[Dataset entries]
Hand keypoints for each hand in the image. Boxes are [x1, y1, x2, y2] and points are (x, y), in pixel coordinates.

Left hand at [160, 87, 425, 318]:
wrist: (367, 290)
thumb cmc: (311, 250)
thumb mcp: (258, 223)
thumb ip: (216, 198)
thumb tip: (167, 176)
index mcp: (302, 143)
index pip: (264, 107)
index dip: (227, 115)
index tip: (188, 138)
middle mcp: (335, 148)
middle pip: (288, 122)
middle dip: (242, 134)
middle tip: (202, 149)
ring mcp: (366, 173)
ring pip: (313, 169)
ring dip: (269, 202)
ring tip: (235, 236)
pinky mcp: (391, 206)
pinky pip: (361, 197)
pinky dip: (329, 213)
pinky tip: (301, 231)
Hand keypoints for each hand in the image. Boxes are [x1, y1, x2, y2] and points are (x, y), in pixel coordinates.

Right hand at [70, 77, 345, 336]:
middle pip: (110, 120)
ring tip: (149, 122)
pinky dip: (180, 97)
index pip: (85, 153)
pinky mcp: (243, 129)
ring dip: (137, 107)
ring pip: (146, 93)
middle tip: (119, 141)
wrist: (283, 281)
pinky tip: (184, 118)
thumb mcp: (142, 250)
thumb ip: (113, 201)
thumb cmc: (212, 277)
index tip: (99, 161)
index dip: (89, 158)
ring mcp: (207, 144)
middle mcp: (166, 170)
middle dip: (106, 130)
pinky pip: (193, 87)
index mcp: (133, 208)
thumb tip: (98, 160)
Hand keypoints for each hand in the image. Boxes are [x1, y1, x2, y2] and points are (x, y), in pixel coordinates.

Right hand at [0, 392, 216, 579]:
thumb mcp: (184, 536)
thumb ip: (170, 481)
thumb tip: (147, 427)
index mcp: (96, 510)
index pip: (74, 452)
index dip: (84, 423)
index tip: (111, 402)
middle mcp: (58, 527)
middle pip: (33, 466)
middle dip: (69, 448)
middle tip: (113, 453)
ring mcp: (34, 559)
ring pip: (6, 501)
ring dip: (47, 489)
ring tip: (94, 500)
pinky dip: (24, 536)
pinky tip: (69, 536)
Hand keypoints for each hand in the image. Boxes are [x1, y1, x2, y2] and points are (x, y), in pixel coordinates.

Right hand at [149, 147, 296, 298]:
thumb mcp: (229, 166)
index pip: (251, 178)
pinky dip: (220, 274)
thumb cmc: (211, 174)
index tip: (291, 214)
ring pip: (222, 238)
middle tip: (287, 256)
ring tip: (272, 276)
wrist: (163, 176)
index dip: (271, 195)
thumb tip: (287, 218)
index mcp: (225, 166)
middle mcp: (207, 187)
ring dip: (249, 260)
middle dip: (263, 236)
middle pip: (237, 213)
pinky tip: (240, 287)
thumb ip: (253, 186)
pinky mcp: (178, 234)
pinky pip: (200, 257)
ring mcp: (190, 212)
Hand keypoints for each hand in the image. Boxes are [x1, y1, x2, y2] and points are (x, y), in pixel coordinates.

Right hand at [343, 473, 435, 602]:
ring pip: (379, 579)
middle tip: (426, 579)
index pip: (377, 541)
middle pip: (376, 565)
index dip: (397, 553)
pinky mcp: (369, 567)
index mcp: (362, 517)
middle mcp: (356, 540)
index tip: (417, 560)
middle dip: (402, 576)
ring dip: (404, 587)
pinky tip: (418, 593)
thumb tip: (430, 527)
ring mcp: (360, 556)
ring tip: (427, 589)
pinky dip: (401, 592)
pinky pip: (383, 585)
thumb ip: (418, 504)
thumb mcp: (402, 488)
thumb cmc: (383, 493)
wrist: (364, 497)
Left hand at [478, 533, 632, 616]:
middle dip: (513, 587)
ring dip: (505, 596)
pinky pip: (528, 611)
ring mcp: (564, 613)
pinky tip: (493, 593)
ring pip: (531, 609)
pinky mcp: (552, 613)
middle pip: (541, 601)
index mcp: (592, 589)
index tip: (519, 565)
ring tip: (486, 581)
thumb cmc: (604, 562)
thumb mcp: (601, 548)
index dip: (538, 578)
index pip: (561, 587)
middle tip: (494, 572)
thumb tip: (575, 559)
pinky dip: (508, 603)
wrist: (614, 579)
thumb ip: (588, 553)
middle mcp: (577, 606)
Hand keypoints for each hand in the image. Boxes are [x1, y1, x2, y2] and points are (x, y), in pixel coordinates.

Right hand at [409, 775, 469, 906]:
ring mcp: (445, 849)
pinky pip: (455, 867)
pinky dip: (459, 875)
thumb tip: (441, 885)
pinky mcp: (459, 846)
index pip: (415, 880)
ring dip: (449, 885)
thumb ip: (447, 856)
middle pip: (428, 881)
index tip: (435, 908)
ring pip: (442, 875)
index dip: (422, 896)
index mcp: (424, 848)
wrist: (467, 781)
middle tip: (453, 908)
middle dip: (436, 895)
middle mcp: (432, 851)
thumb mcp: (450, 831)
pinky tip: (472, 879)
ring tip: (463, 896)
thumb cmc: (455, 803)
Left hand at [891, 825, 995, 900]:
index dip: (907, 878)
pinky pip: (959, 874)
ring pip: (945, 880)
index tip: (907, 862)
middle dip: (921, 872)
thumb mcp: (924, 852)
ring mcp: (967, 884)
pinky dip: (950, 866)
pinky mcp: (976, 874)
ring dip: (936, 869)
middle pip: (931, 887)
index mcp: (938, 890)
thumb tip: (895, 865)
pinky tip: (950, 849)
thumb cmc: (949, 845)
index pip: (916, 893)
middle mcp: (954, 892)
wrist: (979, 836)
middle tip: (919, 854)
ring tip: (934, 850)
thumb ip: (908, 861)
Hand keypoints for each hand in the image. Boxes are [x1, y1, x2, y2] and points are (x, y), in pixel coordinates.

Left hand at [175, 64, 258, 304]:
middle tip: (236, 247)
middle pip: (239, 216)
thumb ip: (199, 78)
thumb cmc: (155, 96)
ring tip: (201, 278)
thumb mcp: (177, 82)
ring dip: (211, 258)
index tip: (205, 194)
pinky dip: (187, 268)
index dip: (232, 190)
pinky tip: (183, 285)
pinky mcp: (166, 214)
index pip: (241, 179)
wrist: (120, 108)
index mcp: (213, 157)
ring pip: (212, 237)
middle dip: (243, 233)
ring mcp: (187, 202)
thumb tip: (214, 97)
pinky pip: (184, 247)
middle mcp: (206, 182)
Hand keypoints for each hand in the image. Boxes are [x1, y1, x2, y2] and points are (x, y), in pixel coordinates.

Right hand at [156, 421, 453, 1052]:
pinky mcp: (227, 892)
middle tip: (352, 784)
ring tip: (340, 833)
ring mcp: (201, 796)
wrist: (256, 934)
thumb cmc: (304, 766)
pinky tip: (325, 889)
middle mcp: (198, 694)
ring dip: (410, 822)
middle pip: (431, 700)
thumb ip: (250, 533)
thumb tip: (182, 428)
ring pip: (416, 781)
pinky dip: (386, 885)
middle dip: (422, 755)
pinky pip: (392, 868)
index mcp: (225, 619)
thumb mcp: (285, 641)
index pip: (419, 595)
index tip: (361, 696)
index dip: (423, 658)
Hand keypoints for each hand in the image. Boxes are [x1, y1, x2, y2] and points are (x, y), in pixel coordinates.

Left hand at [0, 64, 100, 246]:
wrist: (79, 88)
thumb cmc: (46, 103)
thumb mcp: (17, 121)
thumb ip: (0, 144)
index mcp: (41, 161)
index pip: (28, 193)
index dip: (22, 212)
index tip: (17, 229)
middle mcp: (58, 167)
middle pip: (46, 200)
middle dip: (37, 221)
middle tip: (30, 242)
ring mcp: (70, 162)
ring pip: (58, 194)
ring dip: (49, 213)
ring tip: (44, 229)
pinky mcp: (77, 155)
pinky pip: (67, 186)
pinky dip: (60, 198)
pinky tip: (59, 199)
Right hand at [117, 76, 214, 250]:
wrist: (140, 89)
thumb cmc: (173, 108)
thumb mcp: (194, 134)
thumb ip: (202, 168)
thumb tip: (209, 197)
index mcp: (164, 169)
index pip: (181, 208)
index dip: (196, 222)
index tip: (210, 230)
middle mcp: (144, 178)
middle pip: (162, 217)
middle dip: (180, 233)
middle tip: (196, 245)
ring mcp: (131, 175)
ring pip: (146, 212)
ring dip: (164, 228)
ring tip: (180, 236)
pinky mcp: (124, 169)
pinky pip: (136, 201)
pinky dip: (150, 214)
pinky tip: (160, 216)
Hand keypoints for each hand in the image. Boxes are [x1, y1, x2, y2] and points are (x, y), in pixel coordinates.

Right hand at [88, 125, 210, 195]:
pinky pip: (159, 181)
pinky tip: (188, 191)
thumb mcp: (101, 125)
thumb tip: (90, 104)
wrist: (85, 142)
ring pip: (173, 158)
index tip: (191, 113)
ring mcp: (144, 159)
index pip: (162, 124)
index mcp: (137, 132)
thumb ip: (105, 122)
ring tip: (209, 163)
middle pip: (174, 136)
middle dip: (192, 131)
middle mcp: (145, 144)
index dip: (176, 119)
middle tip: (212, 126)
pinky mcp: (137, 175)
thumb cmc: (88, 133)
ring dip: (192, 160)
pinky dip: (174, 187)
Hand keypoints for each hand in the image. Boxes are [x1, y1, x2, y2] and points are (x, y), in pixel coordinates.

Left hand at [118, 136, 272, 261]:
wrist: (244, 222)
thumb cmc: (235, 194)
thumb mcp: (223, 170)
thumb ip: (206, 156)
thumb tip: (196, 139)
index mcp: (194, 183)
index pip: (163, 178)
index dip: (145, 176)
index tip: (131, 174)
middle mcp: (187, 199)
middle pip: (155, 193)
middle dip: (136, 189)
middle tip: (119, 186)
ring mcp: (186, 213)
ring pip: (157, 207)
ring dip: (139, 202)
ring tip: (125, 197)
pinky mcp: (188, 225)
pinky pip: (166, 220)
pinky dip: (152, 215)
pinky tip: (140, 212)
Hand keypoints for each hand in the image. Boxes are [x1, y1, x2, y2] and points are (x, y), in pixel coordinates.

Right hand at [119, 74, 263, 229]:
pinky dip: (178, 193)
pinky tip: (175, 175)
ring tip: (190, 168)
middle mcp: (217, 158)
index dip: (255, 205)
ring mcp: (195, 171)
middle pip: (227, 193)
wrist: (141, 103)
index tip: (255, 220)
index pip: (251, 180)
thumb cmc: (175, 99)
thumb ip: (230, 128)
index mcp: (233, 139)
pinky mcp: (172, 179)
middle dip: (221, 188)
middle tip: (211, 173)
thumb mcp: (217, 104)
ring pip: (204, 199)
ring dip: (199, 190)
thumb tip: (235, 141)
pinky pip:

The problem:
Taking the records above, retype every line from the one with "pinky mcp: (124, 169)" down to the one with "pinky tip: (140, 212)", exactly and with nothing else.

Task result:
pinky mcp: (124, 169)
pinky pip: (136, 201)
pinky dip: (150, 214)
pinky tip: (160, 216)
Hand keypoints for each hand in the image. Boxes are [x1, y1, x2, y2] and points are (x, y), in pixel coordinates.

Right hand at [88, 125, 210, 195]:
pinky pip: (159, 181)
pinky tip: (188, 191)
thumb mcp: (101, 125)
thumb tip: (90, 104)
wrist: (85, 142)
ring pip: (173, 158)
index tip: (191, 113)
ring mcp: (144, 159)
index pip: (162, 124)
index mcp: (137, 132)
thumb ip: (105, 122)
ring tip: (209, 163)
middle pip: (174, 136)
middle dip: (192, 131)
middle mcp: (145, 144)
index dip: (176, 119)
middle tip: (212, 126)
pinky mcp: (137, 175)
thumb cmc: (88, 133)
ring dip: (192, 160)
pinky dip: (174, 187)
Hand keypoints for each hand in the image. Boxes are [x1, y1, x2, y2] and points are (x, y), in pixel coordinates.

Left hand at [118, 136, 272, 261]:
wrist: (244, 222)
thumb cmc: (235, 194)
thumb mcp: (223, 170)
thumb ip: (206, 156)
thumb tip: (196, 139)
index mcp: (194, 183)
index pip: (163, 178)
index dip: (145, 176)
index tip: (131, 174)
middle mcp: (187, 199)
middle pip: (155, 193)
middle dip: (136, 189)
middle tip: (119, 186)
ring mcp: (186, 213)
ring pip: (157, 207)
ring dip: (139, 202)
ring tip: (125, 197)
pinky mcp: (188, 225)
pinky pip: (166, 220)
pinky dip: (152, 215)
pinky tip: (140, 212)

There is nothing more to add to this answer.